I am going to give a quick update regarding some exciting things that have happened to me in the last week and then I will close my final blog with a reflection on my time here at Saint Xavier.
Last Wednesday, I attended the College of Arts and Sciences Award Ceremony and was named an Outstanding Communication Student of 2016! It was such an honor to receive this award from the Communication Department. While I do work very hard in my courses and with student media, anyone that knows me well knows that I am very hard on myself and my work. I rarely consider myself or anything I do to be good, let alone outstanding. So, this award and the fact that my professors see my work as outstanding means more to me than I could ever express!
Additionally on Friday, we celebrated my mom’s retirement. She has been principal of Beecher Elementary School for the past 15 years and has accomplished so much in that time. I am beyond proud of her and excited to celebrate this new phase of her life! So much of my success at Saint Xavier is a result of her love and support (and money), so I am so happy to be able to celebrate her.

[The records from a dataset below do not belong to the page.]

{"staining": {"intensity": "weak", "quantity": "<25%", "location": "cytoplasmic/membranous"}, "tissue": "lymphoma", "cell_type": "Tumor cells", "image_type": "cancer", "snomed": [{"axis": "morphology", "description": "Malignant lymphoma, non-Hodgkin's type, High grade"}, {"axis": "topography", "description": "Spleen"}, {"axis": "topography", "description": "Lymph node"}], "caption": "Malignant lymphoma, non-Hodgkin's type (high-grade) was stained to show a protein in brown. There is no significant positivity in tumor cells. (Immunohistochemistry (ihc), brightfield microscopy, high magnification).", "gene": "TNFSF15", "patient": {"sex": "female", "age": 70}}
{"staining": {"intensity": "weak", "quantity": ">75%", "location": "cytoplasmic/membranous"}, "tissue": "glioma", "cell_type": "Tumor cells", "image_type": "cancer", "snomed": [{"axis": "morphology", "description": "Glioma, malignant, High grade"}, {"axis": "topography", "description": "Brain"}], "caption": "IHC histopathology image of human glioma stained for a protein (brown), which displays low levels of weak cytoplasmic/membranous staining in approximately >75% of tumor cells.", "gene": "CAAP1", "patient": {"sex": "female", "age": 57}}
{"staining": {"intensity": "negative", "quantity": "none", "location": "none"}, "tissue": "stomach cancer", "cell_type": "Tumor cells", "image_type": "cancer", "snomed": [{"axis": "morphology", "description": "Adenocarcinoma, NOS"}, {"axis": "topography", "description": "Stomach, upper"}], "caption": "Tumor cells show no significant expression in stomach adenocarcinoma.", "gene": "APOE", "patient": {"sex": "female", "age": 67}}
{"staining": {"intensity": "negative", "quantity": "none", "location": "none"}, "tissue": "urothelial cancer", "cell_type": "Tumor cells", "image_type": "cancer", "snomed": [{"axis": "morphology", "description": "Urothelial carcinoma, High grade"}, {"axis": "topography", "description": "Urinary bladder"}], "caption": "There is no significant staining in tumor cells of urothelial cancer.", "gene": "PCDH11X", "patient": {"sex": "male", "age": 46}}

I am about five days away from graduation as I type this blog. Everything seems surreal at this point. While the last four years have been some of the most difficult of my life, it still feels like I moved into my freshman dorm yesterday.
As I reflect on my time at Saint Xavier, I am flooded with so many thoughts and memories. My freshman year was one of the most fun and exciting years of my life. I made some amazing friends and memories that I still look back on and laugh or smile about to this day. It was a whole new world for my sister and I.
When tragedy struck our family just a few weeks after we returned home for the summer, our lives changed forever. After losing my father suddenly, I knew I didn’t have the strength to return to SXU in the fall. But something pushed me back, carried me back. Losing my dad has made every day since a painful struggle. My sophomore year, I cried to my mom on the phone every single day about how badly I wanted to quit and come home. Yet, everyday I would wake up, get dressed and go to class, completing tasks successfully one after another as if someone else was doing them for me. I know now that is was my dad who has been carrying me through the last three years, which is why graduation will be the most bittersweet day of my life thus far. This will be the first major event that my dad will miss. I began this journey with him by my side as I cried when they left me on my own for the first time. I end this journey walking across the stage with one very important audience member missing. He should be here — not just to support Ally and I, but because so much of this accomplishment belongs to him. Yet, deep inside I know he would be so proud and ecstatic about all that we have accomplished. He was our biggest fan. So, as I walk across the stage on Saturday, I know that someone very special is walking with me, just as he always has. I can firmly and proudly say…this is for you, dad.
Thank you to everyone who has played a role, big or small, in getting me to this day. Thank you to my mom, my siblings and my friends for supporting me and keeping me laughing during some of the most dark and difficult times. Thank you to the SXU community for teaching me, helping me find my voice and passion, and giving me a platform on which to speak my mind and share my life for the last four years! It has been a pleasure sharing my experiences with you through this blog. Congratulations to the class of 2016, enjoy this moment! Once a Cougar, always a Cougar!